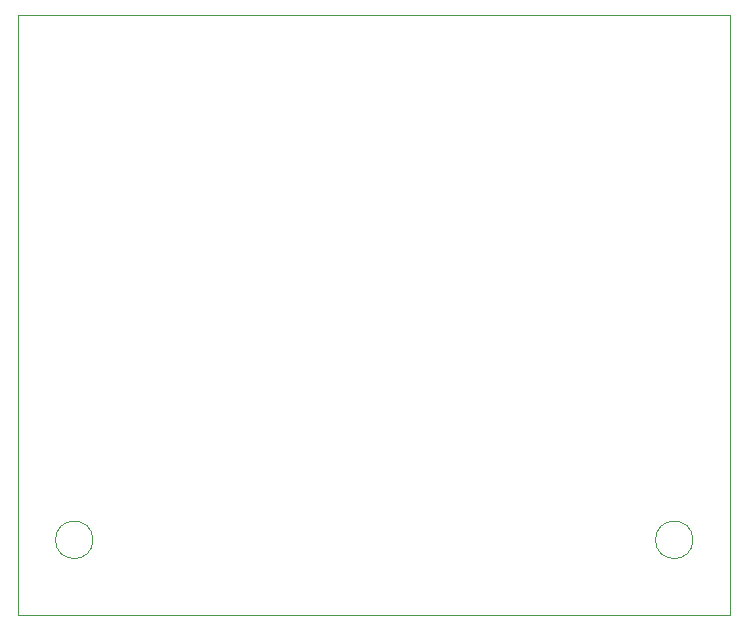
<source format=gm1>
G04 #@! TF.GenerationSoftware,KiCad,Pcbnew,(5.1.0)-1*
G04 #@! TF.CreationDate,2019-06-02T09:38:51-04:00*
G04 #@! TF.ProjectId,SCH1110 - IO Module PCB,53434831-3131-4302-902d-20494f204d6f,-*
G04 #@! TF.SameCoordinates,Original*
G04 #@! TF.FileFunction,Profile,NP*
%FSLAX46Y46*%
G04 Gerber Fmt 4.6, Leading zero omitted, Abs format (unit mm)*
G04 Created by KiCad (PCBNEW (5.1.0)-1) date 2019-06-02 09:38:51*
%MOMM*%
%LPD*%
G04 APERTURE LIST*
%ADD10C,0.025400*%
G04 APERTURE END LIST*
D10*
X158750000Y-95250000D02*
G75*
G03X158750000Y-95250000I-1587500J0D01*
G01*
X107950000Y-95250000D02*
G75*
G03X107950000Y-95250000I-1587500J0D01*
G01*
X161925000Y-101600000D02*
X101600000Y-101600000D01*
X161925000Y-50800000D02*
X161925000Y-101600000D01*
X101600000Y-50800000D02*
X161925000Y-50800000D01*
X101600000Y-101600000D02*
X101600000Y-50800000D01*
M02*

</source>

**********

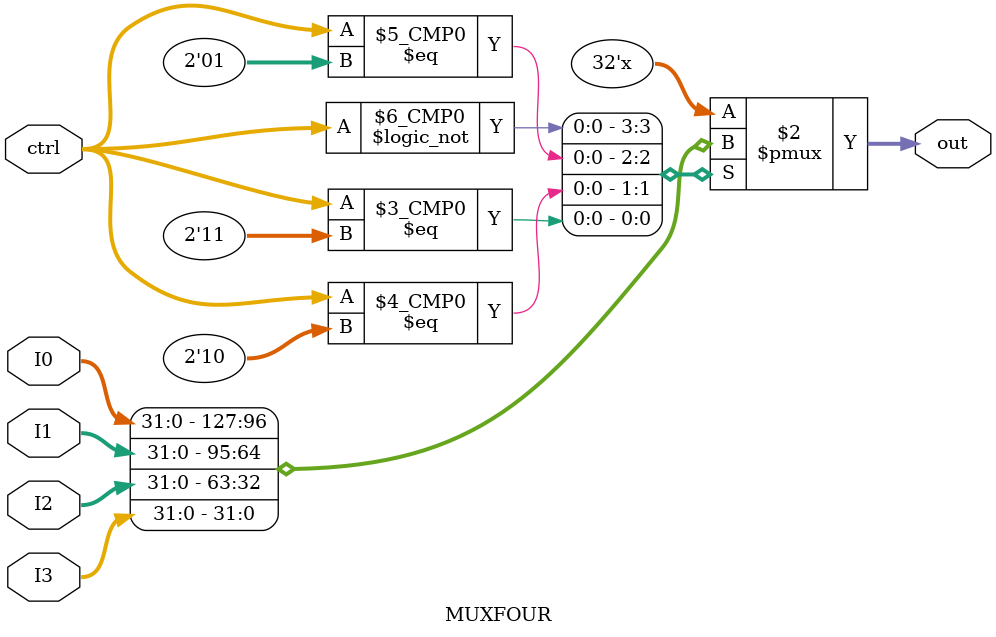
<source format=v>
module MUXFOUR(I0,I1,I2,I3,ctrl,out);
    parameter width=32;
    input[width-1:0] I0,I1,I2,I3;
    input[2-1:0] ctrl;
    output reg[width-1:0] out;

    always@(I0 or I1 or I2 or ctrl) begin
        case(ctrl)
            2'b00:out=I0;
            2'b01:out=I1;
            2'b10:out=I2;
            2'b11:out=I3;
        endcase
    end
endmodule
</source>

**********

[What to work on]:
Could you find every line in the records above that has the string "format" and copy it?

[Problem solution]:
<source format=gm1>
G04 Gerber Fmt 4.6, Leading zero omitted, Abs format (unit mm)*
<source format=v>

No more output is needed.